Sunday, June 20, 2010

Guilty until Proven Innocent

Two years ago when we went to Alaska, we crossed the Canadian border many times. The border crossings were a yawn. No one looked in the refrigerator to see what contraband fruit or meat we might have. A cursory glance at the passport, a question about guns, liquor and currency, and we were waved on our way. I remember crossing the border three times in a day in Hyder, Alaska, going from our Canadian camp to the river in Alaska to see bears fishing for salmon. The agent at the border didn't raise an eyebrow.
This time, even though we were only going to the island of Campobello, a tiny Canadian island with an international peace park commemorating Roosevelt’s summer home, a border crossing agent came on board and opened every cupboard. She remarked about my labeling system. On our return we got a shorter onboard inspection on the US side.

That night Carl and I laughed about labeling one of our storage cabinets “Contraband”, even though we were sure the agents might not see the humor. We joked as I cleaned the RV. We were crossing into Canada again, and I was cleaning to be ready for unexpected guests.

We approached the New Brunswick border with trepidation, hoping that we’d slide through this time. But once again we were asked to pull to the inspection station. We thought we knew the drill. The agent would come on board and open the cupboards and we would be off again.

An hour later, we were still detained. Carl and I were separated to answer questions about our criminal backgrounds. I was rattled. I felt guilty even though I have never been arrested. What was going on?

They kept our passports. Two Canadian agents wearing gloves and bullet proof vests combed through every compartment inside and outside the RV while we waited on the sidewalk. Meanwhile, other RV's were waved through without inspection. We began to wonder if we were on a terrorist no fly list.

Finally, the search was complete and our passports returned. We quizzed the agents. Why were two geezers in an RV searched two days in a row? We got the party line. They inspect a lot of vehicles for contraband every day at random. I guess I didn’t really expect more of an answer than that, but I wanted one.

Tonight I feel vulnerable. This was different than finding an inspection tag in my checked luggage after an airplane flight. This time, a non-American looked into my eyes and then came into my home to see if I was breaking a law, a law whose rules and consequences I wasn't familiar with. A stranger rustled through my underwear and looked in every drawer while I watched from outside my home.
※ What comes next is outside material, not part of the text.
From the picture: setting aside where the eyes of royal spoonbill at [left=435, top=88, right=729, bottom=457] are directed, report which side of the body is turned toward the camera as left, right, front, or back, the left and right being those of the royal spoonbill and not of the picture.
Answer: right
I wanted to cry out “I have my rights” even though I know there are valid reasons that Customs has the right to inspect whatever they want. I had to prove my innocence.  

Post Script:  We've been chatting with the tourist information centers about our experience since arriving in New Brunswick.  As it turns out, random commando searches are common and frustrating on both sides of the border here in the Northeast.  In addition to well known contraband, they are looking for potatoes.  Spud missiles, anyone?